EXERCISE DESCRIPTION
For the records below, output every line from the one holding "The Core Benefits of" through the final line, unaltered, and no other lines.

++++ ENTRIES SHOWN ++++

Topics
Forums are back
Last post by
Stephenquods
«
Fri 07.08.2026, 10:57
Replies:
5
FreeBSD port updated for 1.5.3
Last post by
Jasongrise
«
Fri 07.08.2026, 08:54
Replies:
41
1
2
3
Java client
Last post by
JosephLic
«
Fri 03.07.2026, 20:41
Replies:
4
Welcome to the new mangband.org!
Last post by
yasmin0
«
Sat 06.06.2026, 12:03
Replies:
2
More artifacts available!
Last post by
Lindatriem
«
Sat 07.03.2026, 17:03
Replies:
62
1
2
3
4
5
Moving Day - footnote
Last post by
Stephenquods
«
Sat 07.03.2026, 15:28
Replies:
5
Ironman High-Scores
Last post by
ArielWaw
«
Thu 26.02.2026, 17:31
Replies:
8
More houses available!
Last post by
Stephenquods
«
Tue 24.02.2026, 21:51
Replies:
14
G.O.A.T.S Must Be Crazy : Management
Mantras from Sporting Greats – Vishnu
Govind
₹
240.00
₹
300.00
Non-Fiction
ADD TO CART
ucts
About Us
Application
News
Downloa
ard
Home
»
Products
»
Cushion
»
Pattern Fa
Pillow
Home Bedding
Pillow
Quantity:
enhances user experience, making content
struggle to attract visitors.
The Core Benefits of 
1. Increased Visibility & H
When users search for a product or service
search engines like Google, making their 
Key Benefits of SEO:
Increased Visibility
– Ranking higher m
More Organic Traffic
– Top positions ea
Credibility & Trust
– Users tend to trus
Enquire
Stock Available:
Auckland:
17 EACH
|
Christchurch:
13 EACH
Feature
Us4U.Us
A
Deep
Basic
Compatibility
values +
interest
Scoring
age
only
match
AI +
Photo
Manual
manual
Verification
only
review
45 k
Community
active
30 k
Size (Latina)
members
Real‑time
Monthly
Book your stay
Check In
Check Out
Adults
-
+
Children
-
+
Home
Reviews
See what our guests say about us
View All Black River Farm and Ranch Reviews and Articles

++++

REPLY TO THE EXERCISE
The Core Benefits of 
1. Increased Visibility & H
When users search for a product or service
search engines like Google, making their 
Key Benefits of SEO:
Increased Visibility
– Ranking higher m
More Organic Traffic
– Top positions ea
Credibility & Trust
– Users tend to trus
Enquire
Stock Available:
Auckland:
17 EACH
|
Christchurch:
13 EACH
Feature
Us4U.Us
A
Deep
Basic
Compatibility
values +
interest
Scoring
age
only
match
AI +
Photo
Manual
manual
Verification
only
review
45 k
Community
active
30 k
Size (Latina)
members
Real‑time
Monthly
Book your stay
Check In
Check Out
Adults
-
+
Children
-
+
Home
Reviews
See what our guests say about us
View All Black River Farm and Ranch Reviews and Articles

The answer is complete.